» **SOURCE TEXT**:
I commented: “Is that how you won the last walleye derby? Wouldn’t be surprised.” To which he replied, “It was. Video coming!” 👀
Then I came across this AIM press release (posted this morning) going over their winning details, and no joke they won it fishing docks…for walleyes…on purpose. 😳 Few details from AIM’s press release below, but you’ll definitely wanna read ‘er all:
> Tom Huynh: “Actually, a big majority we caught under and around docks.
> “We had those storms and tornadoes during pre-fishing and it ended up being a blessing. I wouldn’t have done this had it not been for the strong, persistent winds out of the west.
> “So that [pre-fishing] day I idled around the lake and the shorelines, and around a breakline. I came up on this line where there were good-looking fishable weeds. We fished around there, and I broke off on a northern…was [re-tying] when I realized I drifted into 4-5′. I got up on my trolling motor to get deeper and made a pan over with my Garmin LiveScope, and in the water there’s a big mark. In shallow those marks are exaggerated. I thought okay, that has to be a muskie.”
But it was a 28-29″ walleye…
> “With my LiveScope I could see clouds of baitfish. Everyone else talked about how many perch they caught here. I never caught one because the bait I happened to be around were minnows.”
He went back the next day when the water had cleared a bit (was murky from the storms/wind) and those minnows were still there.
> “With my own eyes I could see the minnows. I could have stocked a dozen bait shops with them. There’s no grass around the docks so these fish were lurking in the grass nearby until they were ready to feed, and a lot would sit under the docks and pontoons to ambush them. I spent a good 75% of that [pre-fishing] day not even casting. I went looking…under the docks and the bait seemed to be hanging under [them].

» **ACTIVITY**: Can you carry on the account of the walleye derby won by fishing under docks, starting right after its last sentence?

» **INFORMATION SHOWN**:
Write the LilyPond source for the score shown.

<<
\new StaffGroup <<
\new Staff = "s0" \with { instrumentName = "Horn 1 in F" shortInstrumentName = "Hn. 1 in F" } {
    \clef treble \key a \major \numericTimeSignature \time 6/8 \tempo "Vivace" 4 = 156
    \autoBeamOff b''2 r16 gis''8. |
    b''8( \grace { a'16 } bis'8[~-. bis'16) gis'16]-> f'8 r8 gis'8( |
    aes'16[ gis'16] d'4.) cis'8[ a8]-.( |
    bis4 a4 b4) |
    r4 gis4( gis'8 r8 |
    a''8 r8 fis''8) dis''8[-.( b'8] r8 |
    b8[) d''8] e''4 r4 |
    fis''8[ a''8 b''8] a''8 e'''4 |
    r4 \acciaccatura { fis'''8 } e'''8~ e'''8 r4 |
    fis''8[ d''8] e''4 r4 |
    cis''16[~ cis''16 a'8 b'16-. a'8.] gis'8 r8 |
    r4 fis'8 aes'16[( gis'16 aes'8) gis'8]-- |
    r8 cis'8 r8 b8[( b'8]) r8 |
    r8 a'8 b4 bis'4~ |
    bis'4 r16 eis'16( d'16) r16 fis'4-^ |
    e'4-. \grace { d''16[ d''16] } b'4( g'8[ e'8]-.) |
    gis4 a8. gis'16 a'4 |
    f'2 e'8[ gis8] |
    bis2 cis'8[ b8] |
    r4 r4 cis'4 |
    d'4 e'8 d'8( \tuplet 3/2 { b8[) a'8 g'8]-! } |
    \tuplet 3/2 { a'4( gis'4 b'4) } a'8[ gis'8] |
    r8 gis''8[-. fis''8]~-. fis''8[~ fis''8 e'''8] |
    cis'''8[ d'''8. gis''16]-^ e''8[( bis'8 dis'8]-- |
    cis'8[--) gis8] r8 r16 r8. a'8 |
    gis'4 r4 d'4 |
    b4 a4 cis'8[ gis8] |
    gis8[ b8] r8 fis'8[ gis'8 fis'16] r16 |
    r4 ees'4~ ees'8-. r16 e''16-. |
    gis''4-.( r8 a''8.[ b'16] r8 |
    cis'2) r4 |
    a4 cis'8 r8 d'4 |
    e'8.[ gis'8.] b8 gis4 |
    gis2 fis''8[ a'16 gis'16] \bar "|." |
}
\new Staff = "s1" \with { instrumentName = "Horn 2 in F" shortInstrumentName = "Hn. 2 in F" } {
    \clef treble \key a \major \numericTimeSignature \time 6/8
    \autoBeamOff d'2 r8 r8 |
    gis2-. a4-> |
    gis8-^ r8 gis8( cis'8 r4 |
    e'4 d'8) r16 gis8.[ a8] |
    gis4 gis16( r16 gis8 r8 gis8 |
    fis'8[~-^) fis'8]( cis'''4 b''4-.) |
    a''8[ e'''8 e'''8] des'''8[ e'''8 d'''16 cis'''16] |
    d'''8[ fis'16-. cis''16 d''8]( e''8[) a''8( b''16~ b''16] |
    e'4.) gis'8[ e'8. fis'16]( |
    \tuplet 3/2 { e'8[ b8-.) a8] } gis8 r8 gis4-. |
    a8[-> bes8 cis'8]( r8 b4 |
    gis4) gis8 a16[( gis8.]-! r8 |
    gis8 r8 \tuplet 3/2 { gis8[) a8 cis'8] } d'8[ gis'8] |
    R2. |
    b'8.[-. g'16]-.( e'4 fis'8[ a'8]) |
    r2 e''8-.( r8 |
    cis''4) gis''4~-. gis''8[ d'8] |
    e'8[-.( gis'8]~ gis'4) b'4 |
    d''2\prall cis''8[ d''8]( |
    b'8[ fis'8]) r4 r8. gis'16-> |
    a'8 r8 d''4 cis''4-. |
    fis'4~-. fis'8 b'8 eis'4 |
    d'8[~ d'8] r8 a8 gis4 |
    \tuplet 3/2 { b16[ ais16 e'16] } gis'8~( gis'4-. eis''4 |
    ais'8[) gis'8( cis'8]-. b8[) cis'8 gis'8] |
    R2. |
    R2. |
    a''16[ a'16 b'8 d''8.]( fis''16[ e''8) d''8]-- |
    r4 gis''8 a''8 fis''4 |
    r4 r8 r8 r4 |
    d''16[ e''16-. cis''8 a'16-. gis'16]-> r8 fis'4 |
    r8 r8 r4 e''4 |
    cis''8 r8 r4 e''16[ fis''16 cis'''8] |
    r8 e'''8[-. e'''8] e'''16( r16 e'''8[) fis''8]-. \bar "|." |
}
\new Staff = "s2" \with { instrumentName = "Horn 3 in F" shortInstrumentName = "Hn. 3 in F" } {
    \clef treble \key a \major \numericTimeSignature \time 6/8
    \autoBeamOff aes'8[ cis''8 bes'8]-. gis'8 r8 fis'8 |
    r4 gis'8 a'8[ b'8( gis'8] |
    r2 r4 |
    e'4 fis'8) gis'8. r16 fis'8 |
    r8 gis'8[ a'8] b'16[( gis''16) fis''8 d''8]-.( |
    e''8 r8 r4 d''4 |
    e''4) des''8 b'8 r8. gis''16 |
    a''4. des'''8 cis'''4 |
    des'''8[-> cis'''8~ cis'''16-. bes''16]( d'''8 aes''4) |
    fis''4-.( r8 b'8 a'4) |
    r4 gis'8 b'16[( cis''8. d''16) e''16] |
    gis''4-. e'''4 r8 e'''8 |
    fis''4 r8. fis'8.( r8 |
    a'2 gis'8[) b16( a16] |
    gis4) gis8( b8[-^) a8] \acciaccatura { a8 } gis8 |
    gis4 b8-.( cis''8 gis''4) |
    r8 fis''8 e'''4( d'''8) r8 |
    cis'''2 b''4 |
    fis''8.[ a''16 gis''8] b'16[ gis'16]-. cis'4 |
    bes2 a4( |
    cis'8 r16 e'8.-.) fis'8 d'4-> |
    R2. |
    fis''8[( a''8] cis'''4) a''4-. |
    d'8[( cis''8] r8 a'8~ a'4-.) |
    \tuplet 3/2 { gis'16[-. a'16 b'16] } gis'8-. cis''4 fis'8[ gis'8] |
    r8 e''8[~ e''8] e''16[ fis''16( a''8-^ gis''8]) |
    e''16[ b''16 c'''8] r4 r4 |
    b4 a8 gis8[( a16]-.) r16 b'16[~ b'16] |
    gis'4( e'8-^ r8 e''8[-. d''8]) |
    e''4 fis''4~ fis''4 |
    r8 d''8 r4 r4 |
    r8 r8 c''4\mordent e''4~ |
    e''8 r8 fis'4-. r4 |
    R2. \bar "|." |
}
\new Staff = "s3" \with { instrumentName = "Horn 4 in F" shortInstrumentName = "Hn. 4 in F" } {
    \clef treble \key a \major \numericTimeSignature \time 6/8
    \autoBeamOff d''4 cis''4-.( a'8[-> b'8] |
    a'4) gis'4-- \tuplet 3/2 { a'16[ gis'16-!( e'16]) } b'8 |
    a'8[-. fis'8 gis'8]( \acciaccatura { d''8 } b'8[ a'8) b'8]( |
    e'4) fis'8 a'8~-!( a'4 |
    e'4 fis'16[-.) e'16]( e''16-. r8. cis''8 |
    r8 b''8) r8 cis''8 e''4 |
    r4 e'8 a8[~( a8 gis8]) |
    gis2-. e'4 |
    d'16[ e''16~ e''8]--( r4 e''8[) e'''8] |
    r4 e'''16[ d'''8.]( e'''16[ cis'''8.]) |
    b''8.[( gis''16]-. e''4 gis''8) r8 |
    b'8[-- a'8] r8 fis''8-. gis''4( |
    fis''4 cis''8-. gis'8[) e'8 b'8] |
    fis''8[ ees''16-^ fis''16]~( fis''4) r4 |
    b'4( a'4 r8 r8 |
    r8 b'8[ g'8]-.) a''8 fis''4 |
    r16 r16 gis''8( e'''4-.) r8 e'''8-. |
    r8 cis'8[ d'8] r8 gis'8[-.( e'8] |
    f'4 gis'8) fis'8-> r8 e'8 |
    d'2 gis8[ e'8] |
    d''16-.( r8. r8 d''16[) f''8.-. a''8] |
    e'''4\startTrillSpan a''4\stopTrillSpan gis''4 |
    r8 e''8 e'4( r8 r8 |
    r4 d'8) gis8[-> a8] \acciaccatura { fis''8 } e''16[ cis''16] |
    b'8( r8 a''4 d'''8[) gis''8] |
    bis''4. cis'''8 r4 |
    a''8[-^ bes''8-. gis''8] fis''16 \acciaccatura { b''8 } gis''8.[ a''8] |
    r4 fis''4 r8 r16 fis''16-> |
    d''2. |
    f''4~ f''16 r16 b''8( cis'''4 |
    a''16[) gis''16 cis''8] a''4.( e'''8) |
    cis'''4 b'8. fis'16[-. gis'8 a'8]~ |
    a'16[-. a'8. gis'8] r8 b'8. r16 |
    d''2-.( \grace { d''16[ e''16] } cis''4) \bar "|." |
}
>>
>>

» **ANSWER BOX**:
> “..threw paddletail swimbaits between the pontoons and the docks. [The swimbait] was 4-5x bigger than the minnows. I would get random small bass, but I would see bigger fish come out and sometimes follow it. I about fell out of the boat.
> “They never bit that swimbait so I would throw a minnow and a jig right next to the dock and that walleye would come out and eat it.”
> That’s a hint at what they employed on day 1: Set ’em up with a plastic tease, then return with a tasty live bait and watch ’em go for it.
> “It wasn’t every dock. Most of the time we didn’t have to use that trick. We could see the walleye sitting like 2-3′ from the dock posts. They were hungry [on day 1]. That’s why they went up shallow.
On day 2, the wind had shifted and laid down calm, so they had to go fish new schtuff and in a more traditional walleye-like manner = caught ’em pitching jigs and minnows to weedlines in 10-12′. But you still gotta pay attention to this important snippet:
> “We’d use our electronics to locate schools and we’d fish into the schools. We found you can throw live bait all day long to a school and they won’t eat, or don’t even have a reaction. We’d just move on to find active fish. Not spending too much time on one pod of fish, being efficient.”
There’s a lot more info in AIM’s full post here.
If you’ve been reading Target Walleye for awhile, you know I talk about “bass fishing for walleyes” all the time. Fishing shallow + aggressive with off-the-wall stuffs. But THIS takes it to a whole new level…again.
BIG congrats fellas! No doubt you’re changing the walleye game, and I’m having an absolute blast watching it from a distance. Would rather watch it from a boat tho….
Btw after reading this, do you think any of the other NWT pros will be snooping around docks at the Prairie du Chien, WI event that kicks off tomorrow?